SELECTED EXCERPT:
[Start of section]

But according to research from property data firm, Cotality. the investment might be worthwhile. Totality, head of research and at Nick Goodall noted that homes sold through agents tend to achieve higher success rates and sell faster. Over the past decade, about 76% of agent listed homes were sold compared to just 65.1% of private sales.
In 2023, the gap persisted with agent listed sales reaching 65% and private listings just 52.8%. Private sales have accounted for a small share of the market ranging from 3.1% in 2021 to a high of 8% in 2016. Last year that figure was 7.6%. Goodall said agents have
often have buyer networks and know how to target potential purchases more effectively.
They also typically close deals faster. At the market's 2021 peak, the median time on market for agent sales was 24 days versus 40 days for private ones. Last year was an exception with agent sales taking a median of 75 days, which is slightly longer than the private sales at 71 days. Properties sold through
agents also tend to command higher prices, though this may partly reflect the fact that higher value homes are more often sold through agents. In 2023, the median sale price for agent listed homes was $740,000 compared to $662,500 for private sales. Still Goodall said that the data doesn't definitively prove whether agents deliver enough added value to justify their fees.
For example, a $750,000 sale through Barefoot and Thompson could incur nearly $24,000 in commission. While the price gap between agent and private sales is significant this year, it was narrower in 2022. He also pointed out that private sellers need to factor in the time, effort, and potential opportunity cost of handling the sale themselves.
Real estate professionals echoed similar sentiments. Agent Brooke Gibson, who once sold a home privately herself acknowledged the appeal of DIY selling, but said most people benefit from an agent's experience, especially during negotiations. Wellington agent Mike Robbers added that agents often market properties more effectively and price them right from the start, avoiding the common pitfall of cold listings that linger
unsold. Buyers may also expect lower prices from private sales given the absence of commission costs, Robbers said. Real Estate Authority, REA. Chief Executive Belinda Moffat, emphasized that whether to use an agent depends on the seller's experience, property type and situation. Licensed agents are legally required to act in their client's best interests and follow professional conduct standards.

[End of section]

PROBLEM: Extend the excerpt on agent-listed versus private home sales by writing the passage that follows its final sentence.

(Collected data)
[Start of section]

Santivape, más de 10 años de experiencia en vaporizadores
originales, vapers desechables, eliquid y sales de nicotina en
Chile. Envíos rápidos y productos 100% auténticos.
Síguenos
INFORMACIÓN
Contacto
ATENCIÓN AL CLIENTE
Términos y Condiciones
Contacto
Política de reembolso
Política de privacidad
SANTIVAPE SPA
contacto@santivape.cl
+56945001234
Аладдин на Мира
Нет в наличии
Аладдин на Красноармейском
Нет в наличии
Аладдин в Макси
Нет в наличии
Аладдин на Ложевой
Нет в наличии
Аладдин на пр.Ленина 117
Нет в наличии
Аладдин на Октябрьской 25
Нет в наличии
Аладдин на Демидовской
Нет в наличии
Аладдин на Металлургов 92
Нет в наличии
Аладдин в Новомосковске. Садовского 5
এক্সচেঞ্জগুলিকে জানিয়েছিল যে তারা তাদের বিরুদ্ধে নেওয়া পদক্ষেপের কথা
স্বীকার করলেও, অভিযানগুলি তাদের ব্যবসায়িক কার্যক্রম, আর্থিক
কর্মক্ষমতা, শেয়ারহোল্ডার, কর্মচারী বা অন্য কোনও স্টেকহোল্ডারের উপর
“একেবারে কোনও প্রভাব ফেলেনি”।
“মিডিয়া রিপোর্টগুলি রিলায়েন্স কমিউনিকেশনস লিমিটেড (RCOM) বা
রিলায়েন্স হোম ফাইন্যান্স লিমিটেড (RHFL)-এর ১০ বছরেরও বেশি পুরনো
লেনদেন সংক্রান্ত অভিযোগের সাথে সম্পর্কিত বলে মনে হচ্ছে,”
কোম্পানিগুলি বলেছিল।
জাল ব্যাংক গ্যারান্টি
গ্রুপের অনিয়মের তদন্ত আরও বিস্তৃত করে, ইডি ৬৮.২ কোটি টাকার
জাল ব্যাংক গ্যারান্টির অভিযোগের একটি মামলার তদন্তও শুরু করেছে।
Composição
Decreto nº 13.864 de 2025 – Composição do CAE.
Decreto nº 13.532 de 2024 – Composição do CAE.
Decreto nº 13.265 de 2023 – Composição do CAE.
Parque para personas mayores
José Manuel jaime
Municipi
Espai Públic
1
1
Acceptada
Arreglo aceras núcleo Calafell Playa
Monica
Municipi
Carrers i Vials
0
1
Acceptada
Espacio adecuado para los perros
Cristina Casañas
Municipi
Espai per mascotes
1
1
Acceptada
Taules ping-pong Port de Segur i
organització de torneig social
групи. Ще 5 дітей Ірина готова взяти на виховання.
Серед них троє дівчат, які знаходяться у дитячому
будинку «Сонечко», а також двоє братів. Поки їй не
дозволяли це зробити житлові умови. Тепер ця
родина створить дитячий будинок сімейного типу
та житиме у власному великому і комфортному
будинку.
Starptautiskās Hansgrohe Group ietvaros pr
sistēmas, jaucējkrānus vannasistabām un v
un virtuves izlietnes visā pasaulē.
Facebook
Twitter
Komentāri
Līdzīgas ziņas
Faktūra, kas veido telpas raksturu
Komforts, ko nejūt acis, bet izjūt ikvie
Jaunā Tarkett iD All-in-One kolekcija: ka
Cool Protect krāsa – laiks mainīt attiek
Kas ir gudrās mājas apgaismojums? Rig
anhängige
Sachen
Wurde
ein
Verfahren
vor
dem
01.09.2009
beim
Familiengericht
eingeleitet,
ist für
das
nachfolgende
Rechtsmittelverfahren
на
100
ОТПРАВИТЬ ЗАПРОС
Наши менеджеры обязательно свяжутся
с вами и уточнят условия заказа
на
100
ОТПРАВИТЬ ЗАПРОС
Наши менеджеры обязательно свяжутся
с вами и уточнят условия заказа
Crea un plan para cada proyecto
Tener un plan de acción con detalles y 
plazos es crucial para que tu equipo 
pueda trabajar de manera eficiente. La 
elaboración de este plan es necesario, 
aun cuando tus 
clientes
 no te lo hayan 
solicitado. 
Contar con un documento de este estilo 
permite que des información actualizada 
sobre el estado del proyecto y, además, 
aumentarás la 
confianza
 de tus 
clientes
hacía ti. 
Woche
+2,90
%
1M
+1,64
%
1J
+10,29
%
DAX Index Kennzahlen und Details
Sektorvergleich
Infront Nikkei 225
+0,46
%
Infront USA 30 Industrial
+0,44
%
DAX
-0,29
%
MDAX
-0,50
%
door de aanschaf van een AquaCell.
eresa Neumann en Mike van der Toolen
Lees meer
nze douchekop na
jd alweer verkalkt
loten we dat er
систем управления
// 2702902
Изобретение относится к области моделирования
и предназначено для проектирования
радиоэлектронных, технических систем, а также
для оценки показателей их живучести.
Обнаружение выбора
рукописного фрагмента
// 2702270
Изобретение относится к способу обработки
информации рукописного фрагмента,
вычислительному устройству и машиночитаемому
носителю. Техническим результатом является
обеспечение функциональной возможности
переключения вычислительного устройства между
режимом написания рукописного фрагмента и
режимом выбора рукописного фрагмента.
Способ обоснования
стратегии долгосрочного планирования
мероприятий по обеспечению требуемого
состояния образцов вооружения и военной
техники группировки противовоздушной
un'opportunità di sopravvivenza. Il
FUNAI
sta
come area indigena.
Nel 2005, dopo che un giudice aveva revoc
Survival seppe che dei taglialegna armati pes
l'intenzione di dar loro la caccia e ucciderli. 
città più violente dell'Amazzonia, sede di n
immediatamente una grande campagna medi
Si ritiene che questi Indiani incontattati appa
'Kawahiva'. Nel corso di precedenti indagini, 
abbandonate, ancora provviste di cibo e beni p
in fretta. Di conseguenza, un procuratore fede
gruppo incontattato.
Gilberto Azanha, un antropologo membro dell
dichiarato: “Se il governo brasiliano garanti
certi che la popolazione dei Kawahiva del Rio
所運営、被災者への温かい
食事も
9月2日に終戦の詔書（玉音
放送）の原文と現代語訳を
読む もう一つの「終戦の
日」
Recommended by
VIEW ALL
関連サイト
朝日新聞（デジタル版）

[End of section]

RESULT OF THIS TASK:
Sellers working with agents also gain access to a market appraisal, tailored marketing plans and legal guidance, including advice on disclosure obligations. Key factors that could help prevent future disputes or failed transactions. Moffat added that commission rates are often negotiable and sellers who choose the private route should educate the themselves thoroughly about the process.
Confidence in the real estate industry, she noted rose from 70% in 2021 to 82% in 2023. Despite strong buyer demand, Goodall said, high listing volumes continue and price flexibility remains crucial for sellers. Many he added are still struggling to accept that prices have softened from the market's peak.
So my personal thoughts on this are that if you've got a good real estate agent, they're worth their weight in gold , because they can certainly market the property and talk to people on your behalf, which removes the emotion out of that negotiation process Also, chances are the real estate agents have had more practice with negotiating on properties than you might have as an individual.
So think carefully before you decide to sell the property yourself 'cause life's short. So use the professionals.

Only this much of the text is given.